We are given that only 0.1% of the sunlight that reaches the earth is used to produce sucrose. Therefore, we can find the total energy supplied by the sun daily per square meter by dividing the energy used to produce sucrose (79.03 kJ) by the efficiency (0.1%): Total solar energy = \(\frac{Energy \, for \, sucrose \, production}{Percentage \, efficiency}\) Total solar energy = \(\frac{79.03 \mathrm{~kJ}}{0.001} = 79030 \mathrm{~kJ}\)

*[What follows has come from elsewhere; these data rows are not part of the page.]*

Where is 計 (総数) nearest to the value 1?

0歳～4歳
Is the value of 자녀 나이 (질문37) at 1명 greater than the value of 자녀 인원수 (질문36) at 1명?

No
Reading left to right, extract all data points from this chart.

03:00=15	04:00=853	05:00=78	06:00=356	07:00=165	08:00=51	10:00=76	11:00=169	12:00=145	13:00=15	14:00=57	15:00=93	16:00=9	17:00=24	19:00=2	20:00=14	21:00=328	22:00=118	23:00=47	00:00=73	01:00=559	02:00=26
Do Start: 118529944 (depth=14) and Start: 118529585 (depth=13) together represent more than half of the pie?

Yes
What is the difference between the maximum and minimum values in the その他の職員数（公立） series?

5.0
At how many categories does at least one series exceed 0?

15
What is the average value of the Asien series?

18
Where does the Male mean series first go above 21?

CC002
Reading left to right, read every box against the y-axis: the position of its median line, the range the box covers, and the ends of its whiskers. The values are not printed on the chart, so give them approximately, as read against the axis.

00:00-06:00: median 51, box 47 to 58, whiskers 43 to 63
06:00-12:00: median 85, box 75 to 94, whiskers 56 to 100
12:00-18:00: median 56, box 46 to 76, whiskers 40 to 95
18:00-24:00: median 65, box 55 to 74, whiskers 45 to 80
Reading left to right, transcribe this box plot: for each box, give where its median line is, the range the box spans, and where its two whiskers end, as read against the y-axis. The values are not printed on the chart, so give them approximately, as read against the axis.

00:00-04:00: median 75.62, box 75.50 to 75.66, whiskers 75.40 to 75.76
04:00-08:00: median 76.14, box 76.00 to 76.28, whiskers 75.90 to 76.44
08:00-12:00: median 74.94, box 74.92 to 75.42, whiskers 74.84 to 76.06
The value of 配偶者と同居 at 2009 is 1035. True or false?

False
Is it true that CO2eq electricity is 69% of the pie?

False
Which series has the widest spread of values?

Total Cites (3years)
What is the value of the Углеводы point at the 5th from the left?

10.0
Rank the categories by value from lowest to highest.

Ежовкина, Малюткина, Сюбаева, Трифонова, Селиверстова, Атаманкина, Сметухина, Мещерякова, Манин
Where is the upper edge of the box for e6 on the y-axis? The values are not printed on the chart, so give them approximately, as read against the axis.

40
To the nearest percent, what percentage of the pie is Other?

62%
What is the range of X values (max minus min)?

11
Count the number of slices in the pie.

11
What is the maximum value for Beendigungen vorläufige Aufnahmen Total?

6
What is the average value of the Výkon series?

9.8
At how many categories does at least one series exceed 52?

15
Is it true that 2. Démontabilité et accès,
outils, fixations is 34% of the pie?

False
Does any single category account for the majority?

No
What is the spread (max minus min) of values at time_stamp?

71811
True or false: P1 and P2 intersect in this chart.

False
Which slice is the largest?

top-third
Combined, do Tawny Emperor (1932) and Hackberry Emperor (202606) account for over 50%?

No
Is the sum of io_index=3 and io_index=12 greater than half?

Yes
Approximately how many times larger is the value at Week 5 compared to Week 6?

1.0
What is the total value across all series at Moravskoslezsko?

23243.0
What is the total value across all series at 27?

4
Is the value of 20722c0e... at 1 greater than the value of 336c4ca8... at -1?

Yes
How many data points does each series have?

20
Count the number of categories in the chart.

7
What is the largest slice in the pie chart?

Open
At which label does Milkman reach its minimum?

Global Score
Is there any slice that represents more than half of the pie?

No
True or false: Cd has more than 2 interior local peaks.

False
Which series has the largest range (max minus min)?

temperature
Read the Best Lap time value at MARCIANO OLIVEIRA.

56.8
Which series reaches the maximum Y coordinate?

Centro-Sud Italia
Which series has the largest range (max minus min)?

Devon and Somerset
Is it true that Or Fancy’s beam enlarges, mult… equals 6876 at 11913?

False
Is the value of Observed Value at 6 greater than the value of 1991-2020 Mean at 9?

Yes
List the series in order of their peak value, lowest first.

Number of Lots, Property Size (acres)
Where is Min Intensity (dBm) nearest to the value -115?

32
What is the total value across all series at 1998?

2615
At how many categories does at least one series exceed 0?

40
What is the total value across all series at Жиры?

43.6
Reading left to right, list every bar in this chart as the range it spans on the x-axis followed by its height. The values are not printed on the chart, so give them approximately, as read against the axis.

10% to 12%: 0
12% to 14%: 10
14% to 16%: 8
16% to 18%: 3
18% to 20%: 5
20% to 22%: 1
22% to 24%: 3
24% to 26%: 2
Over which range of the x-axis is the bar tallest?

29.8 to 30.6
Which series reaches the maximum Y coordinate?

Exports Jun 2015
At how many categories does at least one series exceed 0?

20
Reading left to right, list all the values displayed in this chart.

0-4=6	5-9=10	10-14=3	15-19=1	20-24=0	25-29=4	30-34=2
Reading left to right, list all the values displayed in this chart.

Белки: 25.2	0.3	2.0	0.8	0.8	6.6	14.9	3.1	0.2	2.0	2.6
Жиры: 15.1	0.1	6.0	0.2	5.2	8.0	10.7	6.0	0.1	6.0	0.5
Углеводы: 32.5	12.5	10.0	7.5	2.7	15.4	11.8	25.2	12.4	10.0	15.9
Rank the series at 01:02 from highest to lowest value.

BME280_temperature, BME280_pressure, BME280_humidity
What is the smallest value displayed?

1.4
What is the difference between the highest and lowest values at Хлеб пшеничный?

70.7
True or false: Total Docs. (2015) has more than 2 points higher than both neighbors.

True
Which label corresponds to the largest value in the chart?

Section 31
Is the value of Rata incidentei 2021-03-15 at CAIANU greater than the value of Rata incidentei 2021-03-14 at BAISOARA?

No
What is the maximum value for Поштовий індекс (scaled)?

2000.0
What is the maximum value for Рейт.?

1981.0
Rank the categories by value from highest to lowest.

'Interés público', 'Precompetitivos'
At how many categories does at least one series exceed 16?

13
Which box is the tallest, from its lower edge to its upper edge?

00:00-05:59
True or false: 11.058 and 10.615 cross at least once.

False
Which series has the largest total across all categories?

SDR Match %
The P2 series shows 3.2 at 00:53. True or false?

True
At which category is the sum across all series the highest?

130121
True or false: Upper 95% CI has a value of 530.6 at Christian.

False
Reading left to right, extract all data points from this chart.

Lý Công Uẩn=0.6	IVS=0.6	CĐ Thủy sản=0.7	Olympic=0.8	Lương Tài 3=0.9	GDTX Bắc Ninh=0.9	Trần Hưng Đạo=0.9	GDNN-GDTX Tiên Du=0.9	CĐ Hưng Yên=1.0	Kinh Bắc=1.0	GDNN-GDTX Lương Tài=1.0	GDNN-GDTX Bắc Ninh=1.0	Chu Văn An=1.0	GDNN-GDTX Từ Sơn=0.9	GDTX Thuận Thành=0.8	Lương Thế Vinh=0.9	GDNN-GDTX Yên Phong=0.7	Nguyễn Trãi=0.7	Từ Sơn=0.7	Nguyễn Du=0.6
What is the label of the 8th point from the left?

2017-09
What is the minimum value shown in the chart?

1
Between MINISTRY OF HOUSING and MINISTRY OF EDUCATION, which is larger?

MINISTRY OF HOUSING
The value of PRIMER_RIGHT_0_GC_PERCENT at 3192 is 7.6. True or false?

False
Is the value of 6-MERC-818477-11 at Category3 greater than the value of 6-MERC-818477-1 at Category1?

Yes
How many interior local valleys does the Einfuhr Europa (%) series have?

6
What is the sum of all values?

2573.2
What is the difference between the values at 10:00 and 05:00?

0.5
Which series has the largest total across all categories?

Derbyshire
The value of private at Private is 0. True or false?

We have calculated the total solar energy supplied per day per square meter in kJ. Now, we need to convert this to kW/m². First, we should convert kJ to J: \(79030 \mathrm{~kJ} = 79030 \times 1000 = 79,030,000 \mathrm{~J}\) Since 1 second has 86400 seconds, now we can convert the energy to watts per square meter: Energy rate = \(\frac{Energy}{Time}\) Energy rate = \(\frac{79,030,000 \mathrm{~J}}{86400 \mathrm{~s}} = 914.583 \mathrm{~W/m}^2\) Finally, we can convert the energy rate to kilowatts per square meter: Total solar energy = \(914.583 \mathrm{~W/m}^2 \times \frac{1\, kW}{1000 \, W} = 0.9146 \mathrm{~kW/m}^2\) The total energy the sun supplies daily for each square meter of surface area is approximately \(0.9146 \mathrm{~kW/m}^2\).